Rodney seemed to shake himself out of his reveries. “Are we certain that dog is down the road? I felt sure that sound came from inside the building.”

“There are no dogs in the building.” Eddie brazened it out. “What, do you think I have a dog chained in the basement?”

Sophia cut a sharp gaze at Eddie. It made her want to confess her lie and beg for forgiveness. “Greenroom?” she managed weakly.

“Splendid.” Peter rubbed his hands together. “And perhaps Sophia can tell us her areas of interest.”

Patty gathered her wool. “Hehehe.”

Ugh! He made it sound dirty, and Eddie hurried off to deal with her noisy hounds.

Chapter

Nine

Yesterday met her at the basement entrance, his face creased up like an old shoe. “Not good. Not good at all.”

Just once, it would be great if the little shit had good news for her.

Eddie followed him into the basement, conspicuously empty of hell hounds. “Where are they?”

“With their master.” Yesterday scuttled, rotating his arms like helicopter blades in a way she guessed meant he wanted her to hurry up.

“They went back to hell?” That was good news. Maybe that last howl had been a kind of so-long-see-ya kind of howl.

“No.” Yesterday blinked at him. “Why would they be back in hell?”

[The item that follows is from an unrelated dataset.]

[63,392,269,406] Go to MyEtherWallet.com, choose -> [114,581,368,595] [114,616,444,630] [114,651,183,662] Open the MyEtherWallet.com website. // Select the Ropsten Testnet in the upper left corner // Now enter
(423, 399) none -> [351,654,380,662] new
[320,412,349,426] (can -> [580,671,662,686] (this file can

“Because—” And a horrible thought struck her. If the hell hounds were with their master, and their master happened to be the same being who created them. Following that golden line of fuck no—and the hounds were not back in hell, but in her basement—

Her brain stalled as Eddie outran Yesterday to the hell gate.

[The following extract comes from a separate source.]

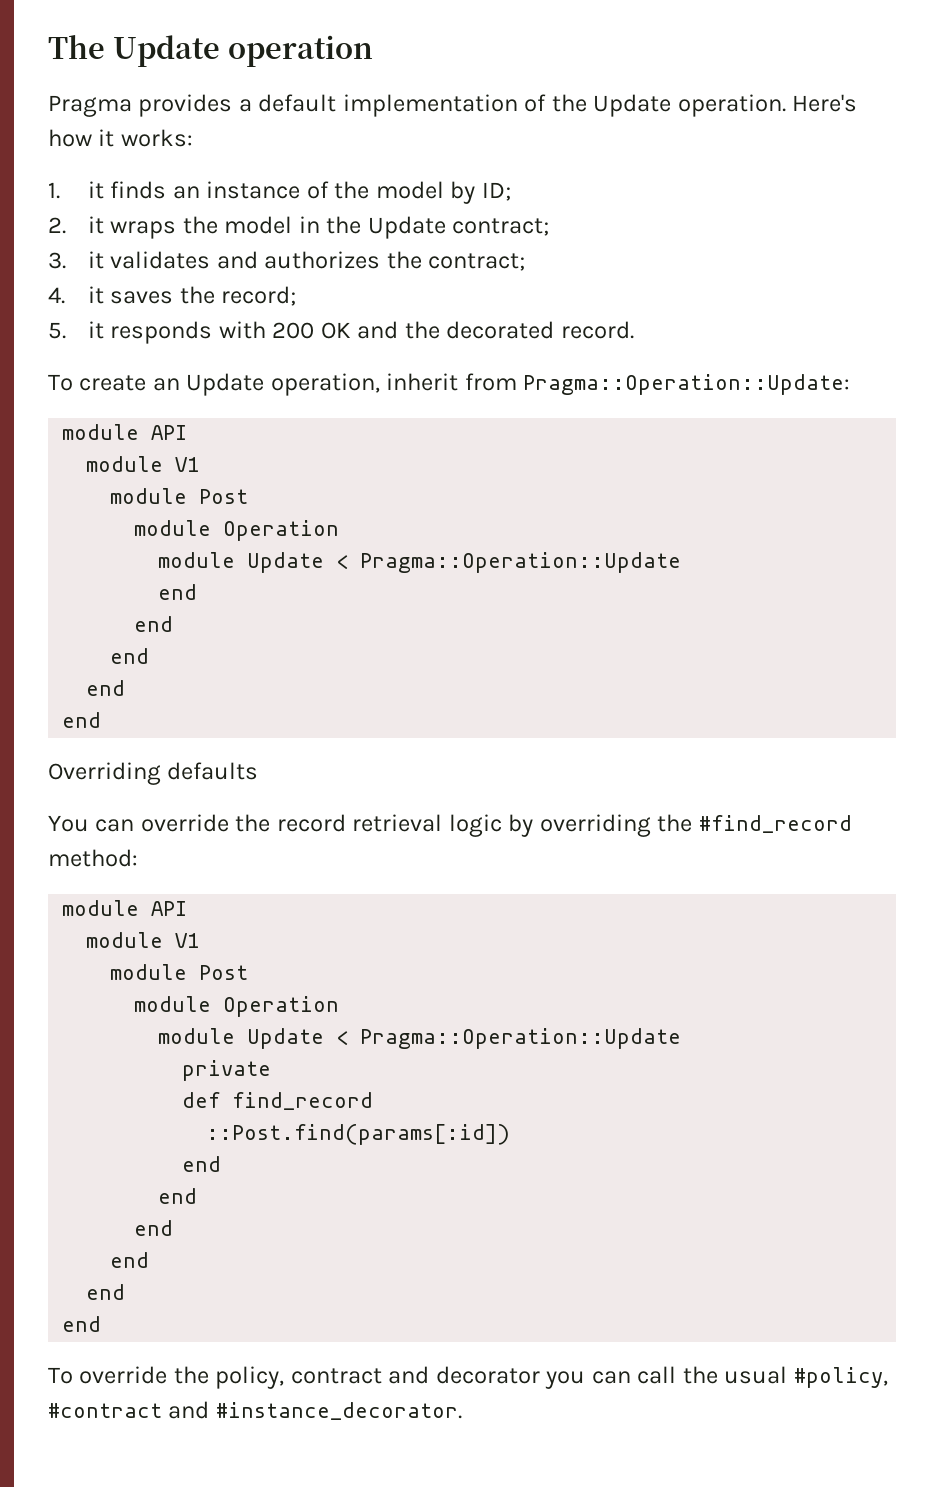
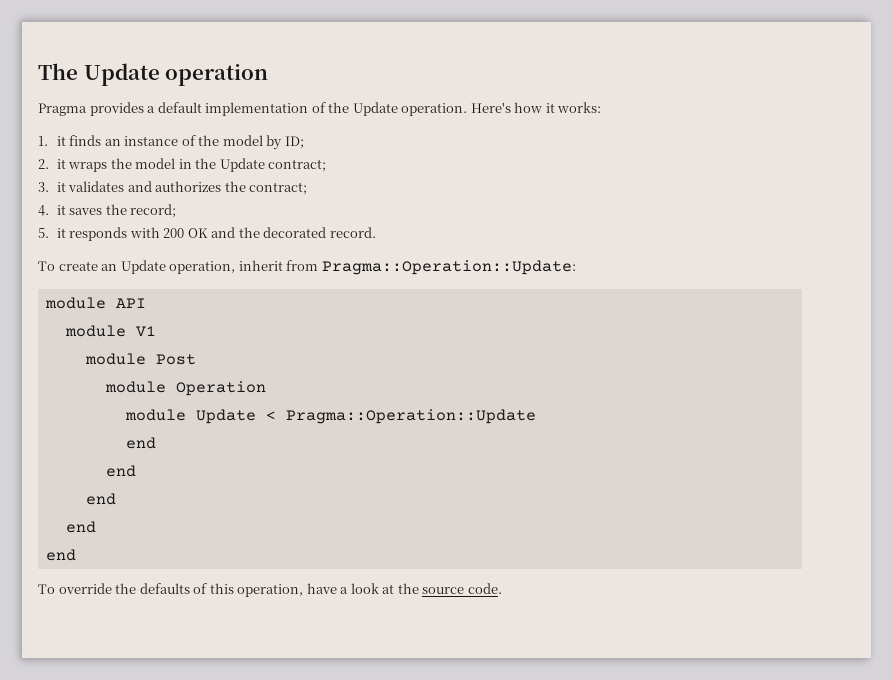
[48,762,259,785] [48,814,852,837] [48,849,138,867] [62,900,188,916] [86,932,200,948] [110,964,249,980] [134,996,340,1017] [158,1028,682,1049] [182,1060,272,1081] [182,1092,374,1110] [206,1124,511,1145] [182,1156,222,1172] [158,1188,198,1204] [134,1220,174,1236] [110,1252,150,1268] [86,1284,126,1300] [62,1316,102,1332] [48,1366,888,1389] [48,1401,462,1420] Overriding defaults // You can override the record retrieval logic by overriding the #find_record method: // module API // module V1 // module Post // module Operation // module Update < Pragma::Operation::Update // private // def find_record // ::Post.find(params[:id]) // end // end // end // end // end // end // To override the policy, contract and decorator you can call the usual #policy, #contract and #instance_decorator. -> [38,583,502,597] To override the defaults of this operation, have a look at the source code.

At first, all she could see was two large, furry bodies. Then one hound turned to her with a mournful expression, whimpered, and shifted aside.

And Eddie saw Shade.

Only so much worse than when she’d seen him in her vision. Both eyes were swollen shut, his face distorted and bruised. Gashes across his torso and thighs that looked like claw marks oozed blood on the floor. One leg jutted at an angle that made her queasy, and his beautiful wings lay like broken, plucked birds beneath him.

Nope, not good at all. Her stomach in knots, her heart thumping uncomfortably, Eddie hurried forward. “Is he dead?” The idea tugged at something in her chest and made her breath catch.

The other hound nuzzled Shade’s side.

She was not good with blood. It kind of made her lightheaded, and Eddie took deep breaths as she knelt beside Shade. She needed to help him, put his broken pieces back together.